Trotzdem: Solche Szenen gilt es zu provozieren. Serge Gnabry beispielsweise könnte hier gut die Rolle von Mbappé einnehmen. Gegen Portugal und Frankreich gab es vergleichbare Momente, in denen Gnabry sich in solchen Räumen perfekt anbieten konnte. Meist scheiterte es, wie so oft bei der deutschen Mannschaft, an der Anschlussaktion. Gern wird von der „Geilheit auf Tore“ gesprochen, wenn Teams mit besonders vielen Spielern angreifen. Deutschland hat diese Geilheit gegen Portugal gezeigt und braucht sie auch gegen eine unangenehme ungarische Verteidigung wieder.

Flanken könnten ein Mittel sein, aber …

Was ebenfalls wichtig sein wird, ist, dass die Deutschen den Ball laufen lassen und geduldig auf den richtigen Moment warten. In der Anfangsphase gegen Portugal haben sie es mit ihren Flanken ein Stück weit übertrieben. Im späteren Verlauf zeigte sich zwar, dass die Idee dahinter gar nicht schlecht war, aber wenn die Flanken reihenweise auf die großgewachsenen Innenverteidiger gehen, bringen sie der im Schnitt eher nicht so kopfballstarken Offensive nicht viel.

Gegen Ungarn könnten Flanken aber erneut ein probates Mittel werden – wenn auch etwas anders als gegen Portugal. Den Raum, den Gosens am vergangenen Samstag hatte, wird er diesmal sicher nicht bekommen. Dafür sind die Ungarn zu gut organisiert im Defensivbereich. Allerdings können die Deutschen dafür sorgen, dass sie nach Hereingaben dennoch einen Vorteil gegen die physisch starke Verteidigung des Gegners haben.

Es ist ein fast schon klassischer Guardiola-Spielzug, auch wenn er diesen nicht erfunden haben dürfte. Wenn ein Ball zurückgespielt wird, reagiert fast jede Verteidigungskette mit einer mindestens leichten Bewegung nach vorn – sie schiebt also ein bisschen heraus, um weiter Druck auf den Ball auszuüben. Dafür muss die Situation aber gut vorbereitet werden. Vorstellbar ist ein solcher Moment beispielsweise, wenn die Deutschen sich für einige Minuten in der Hälfte der Ungarn festgesetzt und sie bereits tief hinten reingedrückt haben. Das Bedürfnis, dann mal Druck aufzubauen und herauszuschieben, dürfte dann groß sein. Kommt der Pass – idealerweise auf Kimmich, weil der den darauffolgenden Ball perfekt beherrscht – zurück und schieben die Ungarn heraus, ist es die Aufgabe der restlichen Offensivspieler im Zentrum, den gegenläufigen Laufweg anzutreten.

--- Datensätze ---
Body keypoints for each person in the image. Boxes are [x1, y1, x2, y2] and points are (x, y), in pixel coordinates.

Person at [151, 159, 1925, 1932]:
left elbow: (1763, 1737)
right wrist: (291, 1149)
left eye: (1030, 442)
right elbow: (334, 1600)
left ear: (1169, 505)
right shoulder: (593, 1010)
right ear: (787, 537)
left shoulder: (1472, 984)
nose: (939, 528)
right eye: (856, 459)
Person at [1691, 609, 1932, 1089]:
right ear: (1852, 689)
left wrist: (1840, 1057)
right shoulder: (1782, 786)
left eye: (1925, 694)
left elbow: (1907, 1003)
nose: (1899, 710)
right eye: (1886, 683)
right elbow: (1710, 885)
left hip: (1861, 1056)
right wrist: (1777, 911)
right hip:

--- Aufgabenstellung ---
Kannst du aus dem Text über die Taktik gegen Ungarn den Abschnitt wortgetreu abschreiben, der mit „Gegen Ungarn könnten“ beginnt und bis einschließlich „des Gegners haben.“ reicht?

--- Antwort ---
Gegen Ungarn könnten Flanken aber erneut ein probates Mittel werden – wenn auch etwas anders als gegen Portugal. Den Raum, den Gosens am vergangenen Samstag hatte, wird er diesmal sicher nicht bekommen. Dafür sind die Ungarn zu gut organisiert im Defensivbereich. Allerdings können die Deutschen dafür sorgen, dass sie nach Hereingaben dennoch einen Vorteil gegen die physisch starke Verteidigung des Gegners haben.